Arriving early to open the Chapel so President could set up all that was needed were Elders White (on exchange from Gdansk) and Wilson (Zone Leader in Bydgoszcz).
Because President uses a power point presentation, the room needs to be darker. To help block out the windows and set everything up, we rely on our great Elders. President brings his own large trash bags and duct tape. His motto is...you can use duct tape for anything. During our stay in Poland, he has found many uses for "bailing wire and duct tape".
Elders Harris (District Leader) and Allen show up early to stamp their pass along cards with their address and phone numbers on the back. This way people will know who to call and where to go.
The great missionaries in the Bydgoszcz and Gdansk Districts. Sisters Swenson and Young with Elders Allen and Harris. Elders Vernon, Skolmoski, White and Wilson.
After the training meeting everyone enjoyed famous 'Marcin mini pizzas', picked up mail and supplies and were ready to go out and contact. Elders Skolmoski, White, Wilson, Vernon, Allen and Harris with Sisters Young and Swenson. We had a great time and visit with our missionaries. President also interviewed each one as he always does.

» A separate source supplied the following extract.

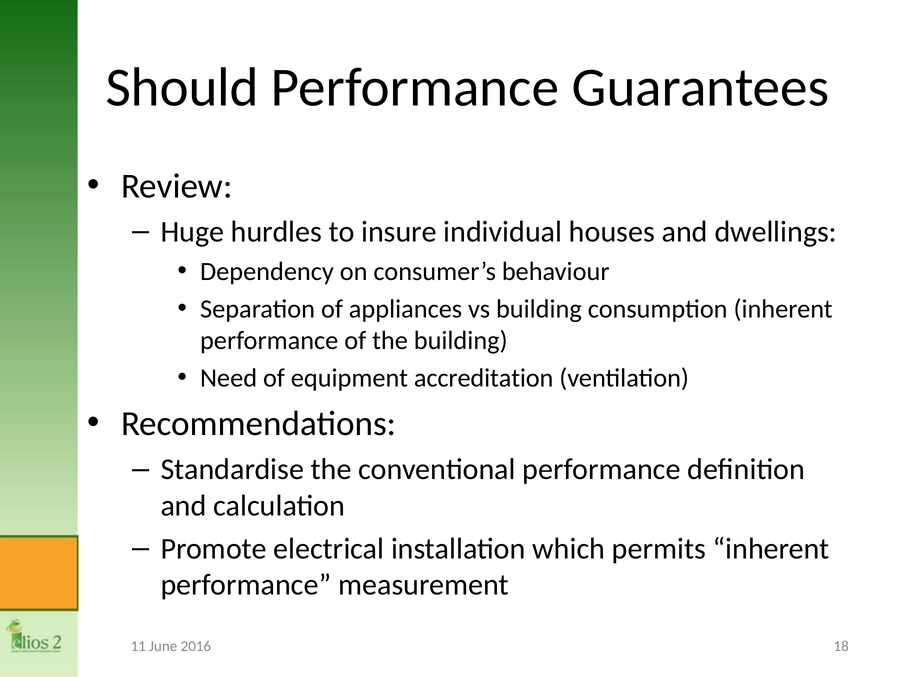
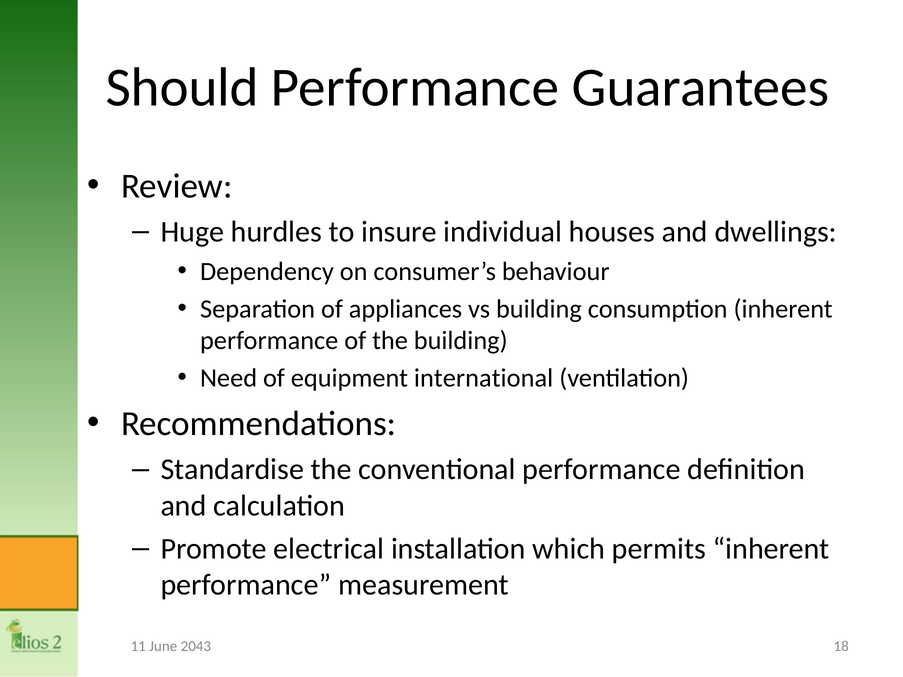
accreditation: accreditation -> international
2016: 2016 -> 2043
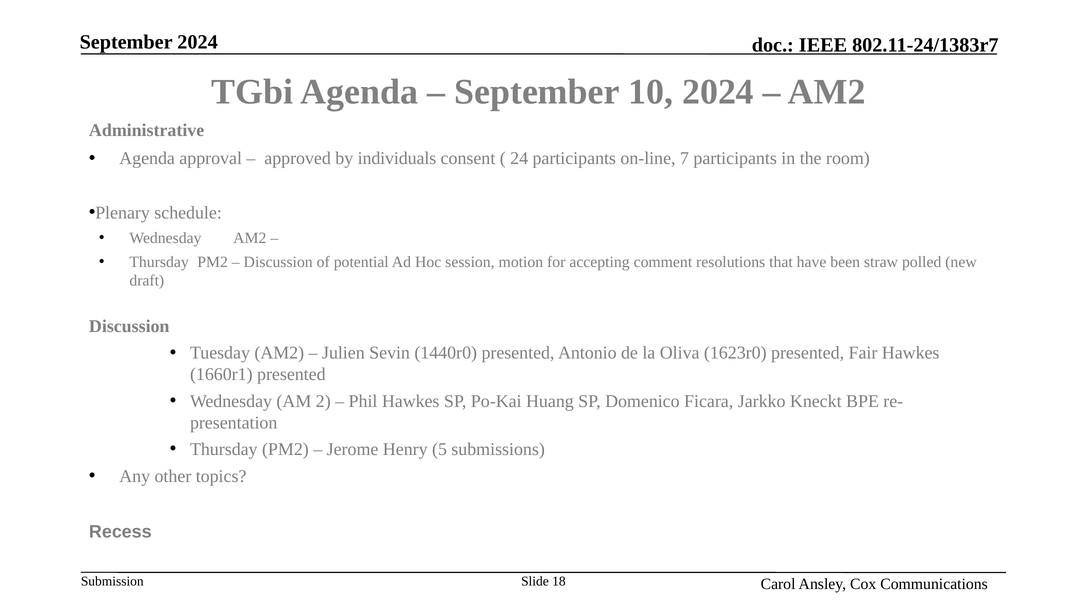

When we travel around the country, it's important to keep our eyes open. There is something interesting around every curve in the road! Like the one above....an old WWII motorcycle and sidecar.
These young men were passing out some fliers for the Monte Cassino. At first we thought they were Polish Scouts. Then we realized they were young men announcing the exhibition of the Monte Cassino (not like the casinos we have in Las Vegas... but the battle). The uniforms they had on were British Army uniforms because when the Polish Army came in to support and save the British Armies, New Zealanders, South African and French troops, they had no uniforms. They took British uniforms and put their Polish patches and insignias on them. Something we learned from our excellent, local and friendly tour guide- Artur.